Warm your heart with one of these reads!
After a violent mugging, Ann Walmsley was understandably hesitant when a friend started a book club in a Canadian men’s prison and asked her to help. She signed up for this untypical book club – no wine and cheese, superficial chat or plush furniture. Instead, classic works of fiction and non-fiction, from The Curious Incident of the Dog in the Night Time to Three Cups of Tea kicked off frank discussions about loss, anger, identity and loneliness. The book club became a prized oasis in which the men could regain a sense of humanity. In The Prison Book Club, Walmsley records her experiences and introduces us to Graham the biker, Frank the gunman, Ben and Dread the drug dealers and Gaston and Peter, a pair of robbers, as they share ideas and reveal their life stories in this fascinating true story. Oneworld Publications, R225.
Grizelda Grootboom’s story is truly horrific. She moved to Joburg at the age of 18 in an attempt to start a new life. Instead, she was betrayed by a trusted friend and sold to a human trafficking syndicate on arrival in Yeoville, tied in a room for two weeks and forced to work as a sex slave. She spent the next18 years living a life on street corners, being pimped and taught how to strip, as well as using a variety of drugs. A series of tragedies defined her existence until her ultimate escape from it all. Exit! is Grizelda Grootboom’s heart-rending story. Blackbird Books, R195.
Rich Cohen travelled with the Rolling Stones in the 1990s as a reporter for Rolling Stone. He quickly fell under their sway and was privy to band’s jokes, camaraderie, bitchiness and hardliving. The Sun & The Moon & The Rolling Stones is his chronicle of the low points and the high and he puts his finger on the moments that defined them as gifted musicians. But in the end, after the drugs, girlfriends, rows and endless reunions, the music remains, which means die hard fans will find this a fascinating read. Headline, R380
There can’t be many people in South Africa who haven’t heard of Gareth Cliff. Now he shares his story with fans (and others) in Cliffhanger – Confessions of a Shock Jock.
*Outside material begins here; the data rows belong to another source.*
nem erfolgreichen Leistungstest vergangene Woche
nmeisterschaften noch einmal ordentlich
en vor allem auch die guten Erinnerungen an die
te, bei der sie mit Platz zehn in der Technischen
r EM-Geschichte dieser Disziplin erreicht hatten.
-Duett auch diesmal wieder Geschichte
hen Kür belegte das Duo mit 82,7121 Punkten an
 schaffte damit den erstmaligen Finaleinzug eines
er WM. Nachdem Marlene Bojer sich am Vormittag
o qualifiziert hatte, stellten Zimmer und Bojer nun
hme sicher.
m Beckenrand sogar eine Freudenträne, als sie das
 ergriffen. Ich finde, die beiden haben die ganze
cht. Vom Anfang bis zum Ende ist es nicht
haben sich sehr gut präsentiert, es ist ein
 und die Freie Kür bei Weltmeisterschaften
In it, he takes readers behind the scenes to reminisce about his radio and TV careers, lets them meet funny and famous people and get to the heart of every controversy (did he jump or was he pushed?). Altogether, it’s a fascinating read and he ends on a highly positive note by taking a peek into the future of the world as we know it. Jonathan Ball R225.
Jennifer Friedman grew up Jewish in a small Free State town in the 50s and 60s. An outsider on the inside, she moves between child and adult, black and white, as Verwoerd’s grand apartheid plan divides SA. Queen of the Free State is a beautifully written book that perfectly captures the atmosphere of the time. The story involves midnight escapes, stolen loot and banned comics, icy drives with Grandpa, terrifying policemen and Pa’s beatings. Not always the happiest of childhoods for a girl with a strong dose of rebel in her, the tale is nevertheless told with humour and pathos and is at times very funny. Many readers who grew up in the same era will recognise Friedman’s stories of learning to do the twist, a holiday camp for kids, Sharpeville, lucky packets, piano exams… Tafelberg, R250.